# Box Spinning!!



## Extremo (Nov 6, 2008)

Well if you're spinning 180 onto a box that means you're able to stop your momentum from continuing to spin. That tells me youre using your upper body in a counter rotation to spin and land. The difference with spinning more than a 180 is your shoulder rotation needs to continue as if you're spinning a 360. If you cant do 360's off your heels and understand the technique with rotating your shoulders you need to learn them first before you can do it on boxes and rails.


----------



## alecdude88 (Dec 13, 2009)

Extremo said:


> Well if you're spinning 180 onto a box that means you're able to stop your momentum from continuing to spin. That tells me youre using your upper body in a counter rotation to spin and land. The difference with spinning more than a 180 is your shoulder rotation needs to continue as if you're spinning a 360. *If you cant do 360's off your heels and understand the technique with rotating your shoulders you need to learn them first before you can do it on boxes and rails.*


Actually i learned how to 3 a box wayyy before i learned how to 3 a jump :cheeky4:
What helps a lot is learning how to do a BS 180 on the rail first. that way you can handle the fear of being blind.
Then do the 180 on then keep turning your shoulders.

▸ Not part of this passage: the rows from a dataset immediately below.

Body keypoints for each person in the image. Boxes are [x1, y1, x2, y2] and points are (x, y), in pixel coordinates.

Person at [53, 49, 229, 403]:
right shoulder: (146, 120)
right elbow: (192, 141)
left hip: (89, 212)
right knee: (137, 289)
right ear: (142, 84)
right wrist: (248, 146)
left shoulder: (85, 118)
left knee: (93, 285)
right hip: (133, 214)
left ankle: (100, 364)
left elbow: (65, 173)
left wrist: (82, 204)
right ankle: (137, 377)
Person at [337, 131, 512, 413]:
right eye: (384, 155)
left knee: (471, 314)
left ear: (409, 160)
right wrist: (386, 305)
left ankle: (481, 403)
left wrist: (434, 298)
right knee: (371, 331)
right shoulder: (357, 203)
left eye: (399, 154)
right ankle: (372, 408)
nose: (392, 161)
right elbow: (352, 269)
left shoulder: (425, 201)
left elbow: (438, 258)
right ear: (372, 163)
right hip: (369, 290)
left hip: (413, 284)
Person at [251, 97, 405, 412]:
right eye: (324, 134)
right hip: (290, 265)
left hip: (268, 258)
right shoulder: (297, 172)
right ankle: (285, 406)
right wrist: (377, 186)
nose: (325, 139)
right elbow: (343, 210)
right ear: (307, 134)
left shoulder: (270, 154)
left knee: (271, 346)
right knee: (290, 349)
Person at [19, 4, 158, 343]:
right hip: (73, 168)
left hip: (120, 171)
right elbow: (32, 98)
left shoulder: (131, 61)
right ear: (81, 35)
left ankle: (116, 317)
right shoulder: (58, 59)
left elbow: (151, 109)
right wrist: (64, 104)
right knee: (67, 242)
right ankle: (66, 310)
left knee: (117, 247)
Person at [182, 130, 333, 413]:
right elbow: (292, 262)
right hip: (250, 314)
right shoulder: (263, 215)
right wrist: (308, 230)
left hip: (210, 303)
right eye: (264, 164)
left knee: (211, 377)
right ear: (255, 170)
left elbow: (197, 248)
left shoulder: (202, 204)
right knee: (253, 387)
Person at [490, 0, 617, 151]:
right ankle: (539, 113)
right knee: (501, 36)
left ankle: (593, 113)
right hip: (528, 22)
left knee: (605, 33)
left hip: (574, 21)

i wouldn't recommend this right away but try learning how to 270 onto the rail. then you will be able to do a 360 easier


----------



## Your Realatives (Mar 19, 2009)

alecdude88 said:


> Actually i learned how to 3 a box wayyy before i learned how to 3 a jump :cheeky4:
> What helps a lot is learning how to do a BS 180 on the rail first. that way you can handle the fear of being blind.
> Then do the 180 on then keep turning your shoulders.
> 
> i wouldn't recommend this right away but try learning how to 270 onto the rail. then you will be able to do a 360 easier



Ya I was thinking of trying to do BS spins because I've been trying to do them frontside.


----------



## Extremo (Nov 6, 2008)

alecdude88 said:


> Actually i learned how to 3 a box wayyy before i learned how to 3 a jump :cheeky4:
> What helps a lot is learning how to do a BS 180 on the rail first. that way you can handle the fear of being blind.
> Then do the 180 on then keep turning your shoulders.
> 
> i wouldn't recommend this right away but try learning how to 270 onto the rail. then you will be able to do a 360 easier


Yeah I didnt say it was impossible but it would just be a more logical progression.



Your Realatives said:


> Ya I was thinking of trying to do BS spins because I've been trying to do them frontside.

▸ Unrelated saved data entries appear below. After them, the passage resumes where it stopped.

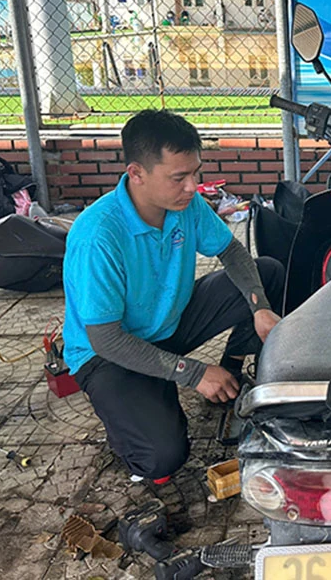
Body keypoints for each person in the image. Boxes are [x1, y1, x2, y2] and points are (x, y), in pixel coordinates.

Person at [62, 110, 285, 482]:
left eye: (195, 173)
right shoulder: (98, 236)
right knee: (161, 459)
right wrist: (192, 373)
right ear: (137, 174)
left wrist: (260, 309)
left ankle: (229, 373)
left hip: (169, 323)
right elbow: (105, 338)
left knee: (266, 273)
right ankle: (133, 416)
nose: (192, 187)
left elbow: (231, 252)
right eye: (179, 177)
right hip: (107, 355)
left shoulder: (185, 205)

What does doing them backside rather than frontside have anything to do with spinning more? You just going to give up on getting them frontside?


----------



## alecdude88 (Dec 13, 2009)

actually if you learned FS boardslide to switch 
that would HELP with your FS 3s on the box 

in my opinion BS 3s on rails are way harder cause its harder to do a BS 180 on


----------



## Your Realatives (Mar 19, 2009)

I just have a problem getting the last 180 on it. I sometimes get 270 but then I just can't get the 3. Help?


----------



## alecdude88 (Dec 13, 2009)

well if you get to 270 its a commitment problem with your shoulders.


----------